Wed, 13/09/2017 - 16:51
The Welsh Government has decided that women with advanced stage cervical cancer in Wales are not to be given the same access to a potentially life-prolonging drug as women living in England and Scotland.
Bevacizumab (Avastin®) can offer patients with a non-curative diagnosis invaluable extra time at end of life increasing median survival by 3.7 months. Women in England can access the drug through the Cancer Drugs Fund and it is available on the NHS in Scotland. However, following a recommendation from the All-Wales Medicines Strategy Group, the Welsh Government has decided that it should not be routinely available within NHS Wales.
Robert Music, Chief Executive, Jo’s Cervical Cancer Trust, said: “It is extremely disappointing to learn that women with advanced staged cervical cancer are faced with a postcode lottery over treatment. It is simply not fair that women in Wales are not going to be granted the same access as women in the rest of the UK. There has been little advancement in treating advanced cervical cancer and Avastin presents the only option for women with late-stage diagnosis, providing invaluable time to spend with children, family and friends. While I accept NHS resources are not finite, a terminal cervical cancer diagnosis already brings extreme devastation and I am unhappy that differences in criteria for assessing medicines is leading to women in Wales facing a further challenge. I urge for the decision to be reconsidered.”
Debs who was diagnosed with incurable cervical cancer in 2014 aged 27, said: "I was diagnosed with cervical cancer three years ago and unfortunately there is no cure for my cancer. I live near Bristol and I am shocked that women affected by cervical cancer just a few miles away in Wales do not have the same access to a drug as important as Avastin as women in England. I have recently been given Avastin and up until the last few months it has shown an improvement in keeping my cancer stable, I feel sure without access to this treatment my cancer would be more progressed than it is now. Cervical cancer is a horrible disease, it is not fair that some women will be denied the opportunity to benefit from the only drug available for the disease simply because of where they live. I really hope that this changes.”

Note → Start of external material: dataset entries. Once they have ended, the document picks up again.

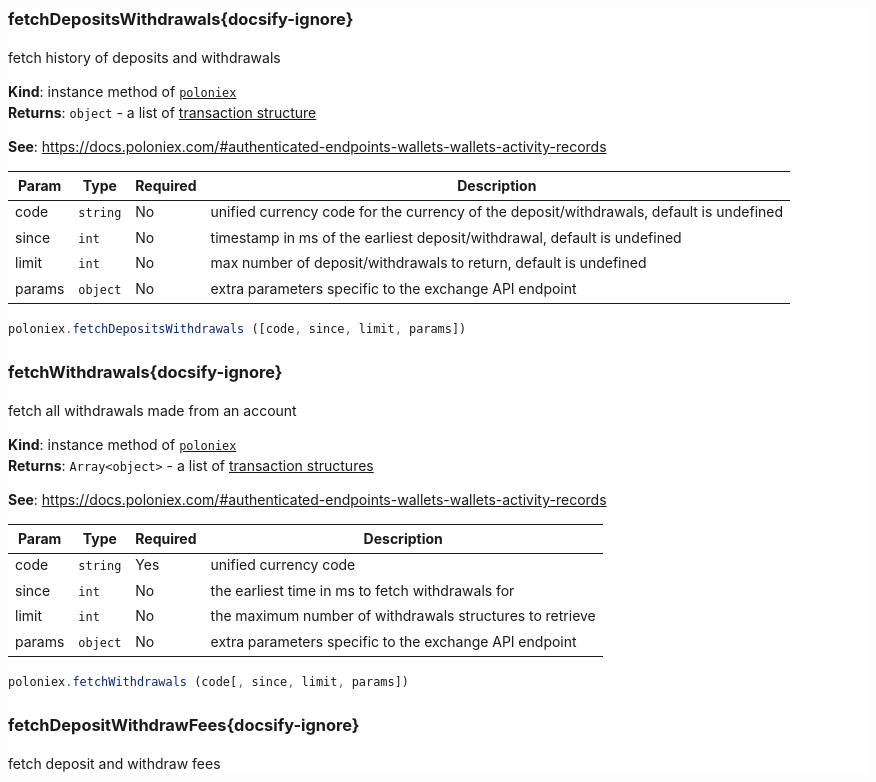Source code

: <a name="fetchDepositsWithdrawals" id="fetchdepositswithdrawals"></a>

### fetchDepositsWithdrawals{docsify-ignore}
fetch history of deposits and withdrawals

**Kind**: instance method of [<code>poloniex</code>](#poloniex)  
**Returns**: <code>object</code> - a list of [transaction structure](https://docs.ccxt.com/#/?id=transaction-structure)

**See**: https://docs.poloniex.com/#authenticated-endpoints-wallets-wallets-activity-records  

| Param | Type | Required | Description |
| --- | --- | --- | --- |
| code | <code>string</code> | No | unified currency code for the currency of the deposit/withdrawals, default is undefined |
| since | <code>int</code> | No | timestamp in ms of the earliest deposit/withdrawal, default is undefined |
| limit | <code>int</code> | No | max number of deposit/withdrawals to return, default is undefined |
| params | <code>object</code> | No | extra parameters specific to the exchange API endpoint |


```javascript
poloniex.fetchDepositsWithdrawals ([code, since, limit, params])
```


<a name="fetchWithdrawals" id="fetchwithdrawals"></a>

### fetchWithdrawals{docsify-ignore}
fetch all withdrawals made from an account

**Kind**: instance method of [<code>poloniex</code>](#poloniex)  
**Returns**: <code>Array&lt;object&gt;</code> - a list of [transaction structures](https://docs.ccxt.com/#/?id=transaction-structure)

**See**: https://docs.poloniex.com/#authenticated-endpoints-wallets-wallets-activity-records  

| Param | Type | Required | Description |
| --- | --- | --- | --- |
| code | <code>string</code> | Yes | unified currency code |
| since | <code>int</code> | No | the earliest time in ms to fetch withdrawals for |
| limit | <code>int</code> | No | the maximum number of withdrawals structures to retrieve |
| params | <code>object</code> | No | extra parameters specific to the exchange API endpoint |


```javascript
poloniex.fetchWithdrawals (code[, since, limit, params])
```


<a name="fetchDepositWithdrawFees" id="fetchdepositwithdrawfees"></a>

### fetchDepositWithdrawFees{docsify-ignore}
fetch deposit and withdraw fees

Kelly Maybury lives in Maesteg, Wales, her best friend Julia Walters said: “Kelly is just 36 and a mum of two. She was first diagnosed with cervical cancer in 2013 and, following chemotherapy and radiotherapy, returned back to work and carried on with her everyday life. In February 2016 she was diagnosed with metastatic lung cancer, which has now spread to her kidney and her brain. Her cancer is terminal. Kelly’s oncologist said she could apply to our local health board for Avastin which will cut off the blood supply to the tumours and give her precious extra time to spend with her family. Despite fighting she was declined 3 times. If we lived in England or Scotland we would have access to this drug and Kelly feels let down by our country. Our small but wonderful community has set up Kelly's Wish using crowdfunding to raise the money she desperately needs, very gratefully we have raised £62,000 and the total is still climbing.”
Jo’s Cervical Cancer Trust support service user said: "My daughter had Avastin. The consultant made a special case for her. It didn't save her life, but it did give enough time for her and her brother to make up. They hadn't spoken for nearly a year and she got to see her beloved niece and nephew once more."
3,224 women were diagnosed with cervical cancer in the UK in 2014 with 164 in Wales. Bevacizumab, sometimes called by the drug name Avastin®, is a treatment for women who have recurrent or advanced stage cervical cancer. This treatment does not cure cervical cancer; it is a life-extending drug. On average, treatment with bevacizumab can lengthen life by approximately four months. It is also used to treat advanced bowel, breast and ovarian cancer.